Doch bei all dem Lob, muss man leider auch ein wenig Kritik walten lassen. Obwohl die Figuren durchaus greifbar werden, sind die Konflikte zwischen ihnen teilweise zu breitgetreten, sodass sie irgendwann anfangen zu nerven und sich im Kopf immer wieder der Satz „Himmel, werdet erwachsen.“ abzeichnet. Besonders zwischen dem Protagonisten Kaleb und seiner Schwester Lila sind die Streitereien häufig sehr anstrengend. Das ist besonders schade, da der eigentliche Konflikt zwischen ihnen ungemein spannend ist. Doch den bekommt Vaniček mit seinem Co-Autor Florent Bernard ("Es liegt an dir, Chéri") ausnahmsweise nicht wirklich gelungen ausgearbeitet. Dazu treffen die Figuren im Showdown dann einige fragwürdig rücksichtslose Entscheidungen, die ihnen am Ende einen faden Nachgeschmack verleihen.
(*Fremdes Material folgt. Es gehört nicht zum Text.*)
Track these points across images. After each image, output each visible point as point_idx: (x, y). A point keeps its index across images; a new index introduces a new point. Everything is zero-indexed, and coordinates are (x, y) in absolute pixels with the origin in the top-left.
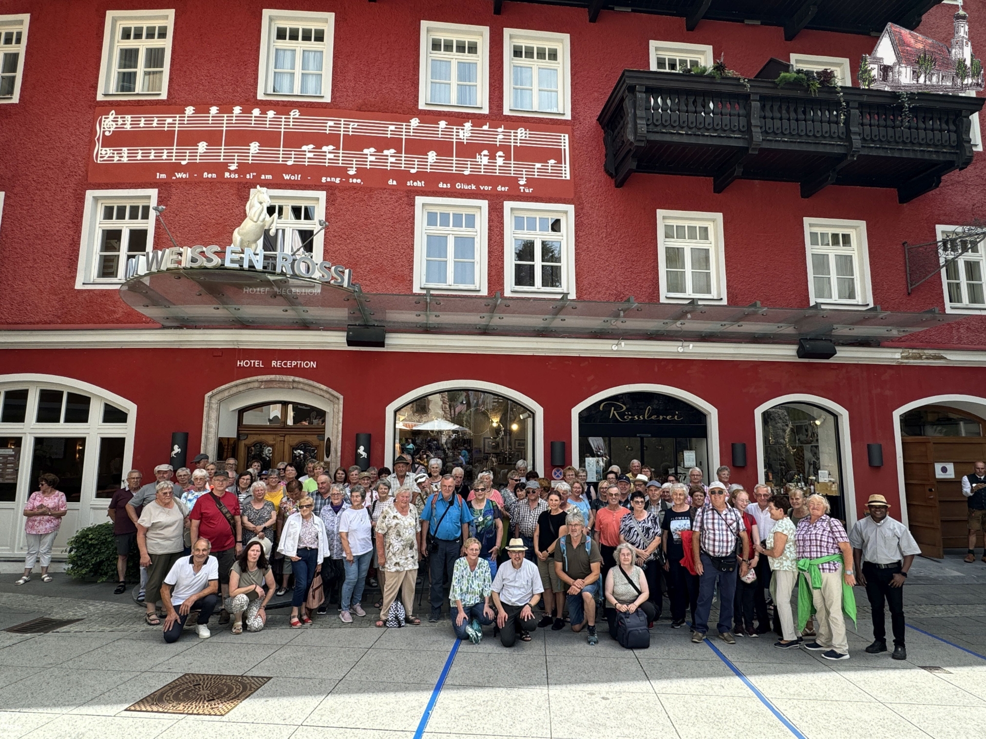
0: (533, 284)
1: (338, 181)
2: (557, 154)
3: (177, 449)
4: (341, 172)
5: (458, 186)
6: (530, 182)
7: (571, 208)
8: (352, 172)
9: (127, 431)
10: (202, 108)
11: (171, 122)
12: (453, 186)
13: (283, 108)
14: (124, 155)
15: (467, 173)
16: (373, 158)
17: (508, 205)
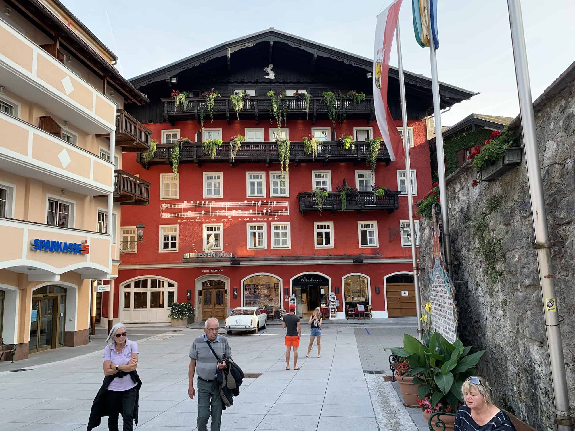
0: (279, 245)
1: (226, 220)
2: (285, 208)
3: (189, 294)
4: (226, 217)
5: (258, 219)
6: (278, 216)
7: (289, 223)
8: (229, 217)
9: (175, 289)
10: (189, 202)
11: (180, 206)
12: (257, 219)
13: (210, 200)
14: (169, 215)
15: (260, 215)
16: (235, 213)
17: (272, 223)
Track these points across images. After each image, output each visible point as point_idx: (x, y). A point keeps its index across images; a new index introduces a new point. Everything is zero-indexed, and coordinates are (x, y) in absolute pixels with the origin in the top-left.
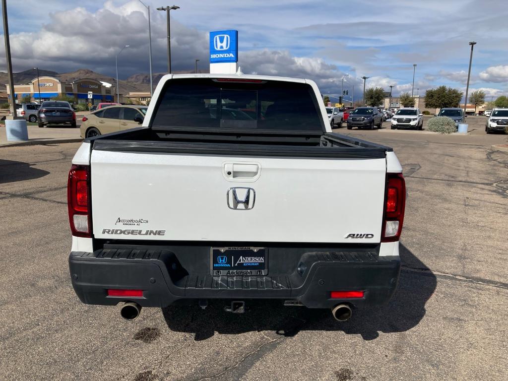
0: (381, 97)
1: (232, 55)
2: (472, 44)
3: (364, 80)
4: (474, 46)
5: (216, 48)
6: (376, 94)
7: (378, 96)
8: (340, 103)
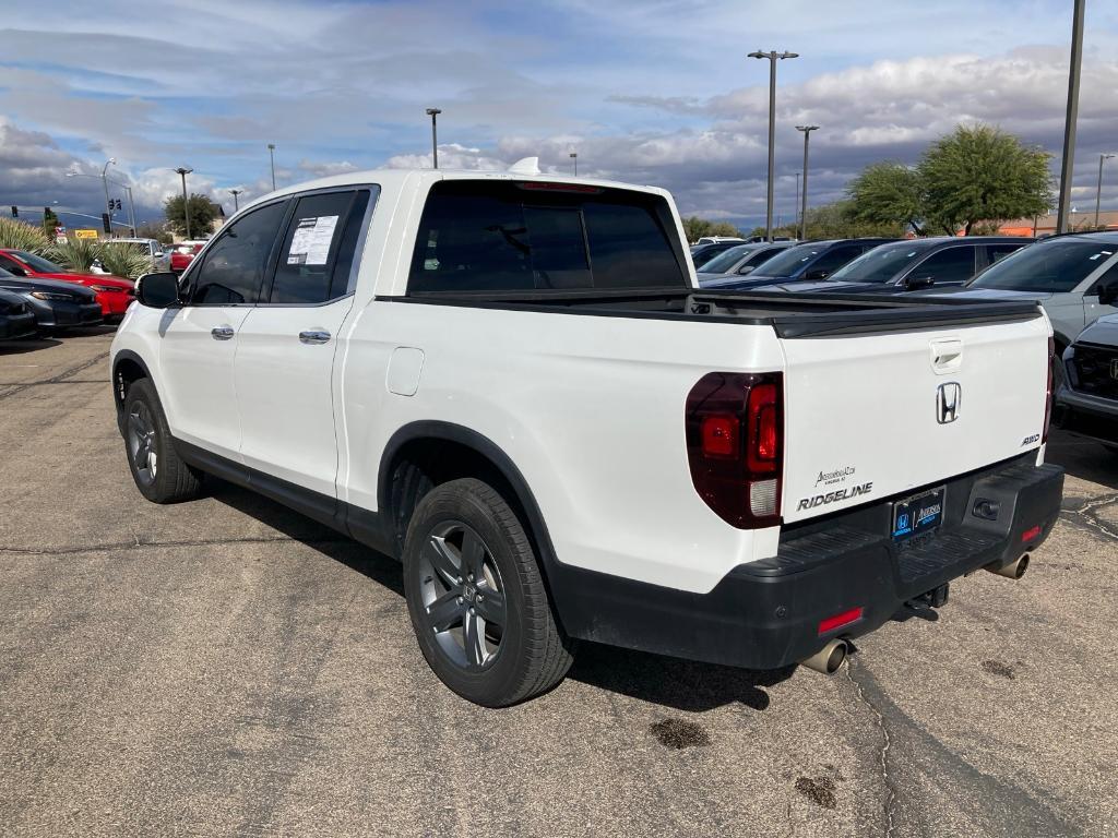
0: (208, 215)
2: (434, 113)
3: (181, 175)
4: (437, 115)
6: (195, 209)
7: (199, 214)
8: (108, 231)
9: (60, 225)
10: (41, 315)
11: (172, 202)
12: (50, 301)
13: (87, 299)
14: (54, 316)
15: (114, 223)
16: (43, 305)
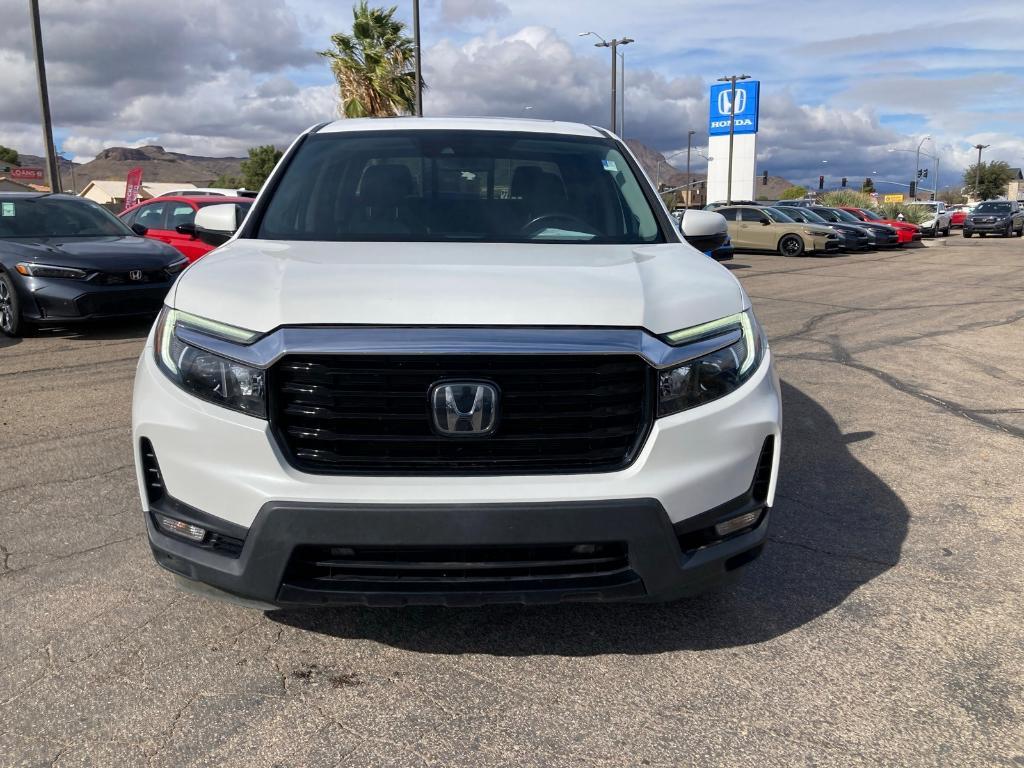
0: (1002, 179)
1: (748, 122)
3: (978, 150)
5: (721, 111)
6: (992, 174)
7: (995, 179)
8: (912, 195)
9: (874, 191)
10: (871, 239)
11: (972, 169)
12: (875, 233)
13: (893, 233)
14: (876, 240)
15: (919, 189)
16: (872, 234)
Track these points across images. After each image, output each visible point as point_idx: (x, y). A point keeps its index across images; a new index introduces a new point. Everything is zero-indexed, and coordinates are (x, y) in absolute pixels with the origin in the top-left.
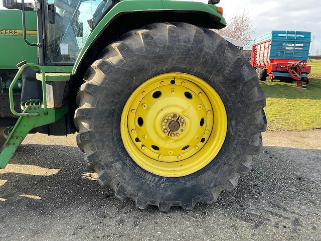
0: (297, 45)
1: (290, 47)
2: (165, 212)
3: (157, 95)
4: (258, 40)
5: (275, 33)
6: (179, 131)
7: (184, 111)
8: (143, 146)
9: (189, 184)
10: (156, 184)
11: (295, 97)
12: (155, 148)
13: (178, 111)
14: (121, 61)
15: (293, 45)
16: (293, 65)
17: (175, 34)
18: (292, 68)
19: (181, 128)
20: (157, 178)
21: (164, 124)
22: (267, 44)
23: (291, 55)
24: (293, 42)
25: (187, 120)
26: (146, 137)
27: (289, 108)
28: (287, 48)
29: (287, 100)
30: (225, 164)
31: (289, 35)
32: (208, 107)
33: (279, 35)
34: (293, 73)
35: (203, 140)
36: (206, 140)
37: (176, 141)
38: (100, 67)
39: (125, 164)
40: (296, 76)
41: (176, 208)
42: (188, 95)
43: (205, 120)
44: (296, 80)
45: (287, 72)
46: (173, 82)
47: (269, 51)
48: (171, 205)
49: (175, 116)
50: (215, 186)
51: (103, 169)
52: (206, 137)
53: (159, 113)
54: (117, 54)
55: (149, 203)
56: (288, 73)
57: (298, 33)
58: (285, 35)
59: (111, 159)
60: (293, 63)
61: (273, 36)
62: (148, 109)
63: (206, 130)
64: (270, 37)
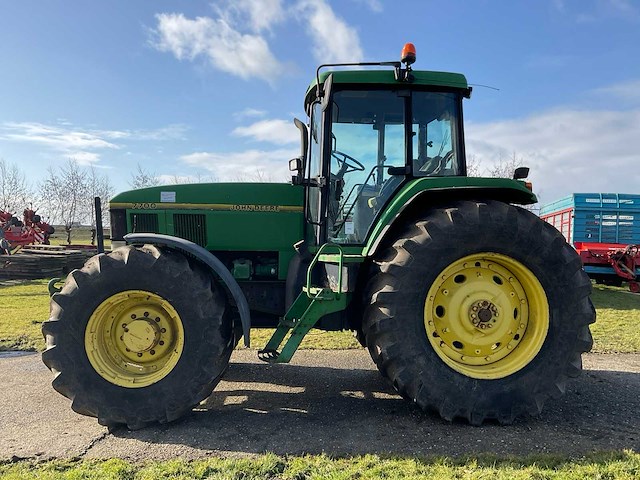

Ansonsten ist Spiders aber fraglos der beste und intensivste Spinnenhorror seit dem mittlerweile bereits über dreißig Jahre alten "Arachnophobia".
© 2024 Plaion Pictures
Fazit
Regisseur Sébastien Vaniček beweist nicht nur bei den Kulissen, alleine das Haus, in dem Spiders spielt, ist in seinem äußeren Erscheinungsbild bereits ein Highlight, ein ungemein gutes inszenatorisches Auge, er weiß seine titelgebenden Achtbeiner auch unfassbar gut in Szene zu setzen, sodass man nahezu durchweg vor Anspannung in seinem Sessel versinken möchte. Kreative Kamerafahrten und -einstellungen verleihen dem Ganzen eine spielerische Qualität, dass man mit Spiders ein erfreulich unangenehmes Sehvergnügen beschert bekommt. Und bei all dem Schrecken, den Vaniček verbreitet, vergisst er dabei seine Figuren zu keinem Zeitpunkt, auch wenn ihr Verhalten dann doch hin und wieder den Film unnötig degradiert.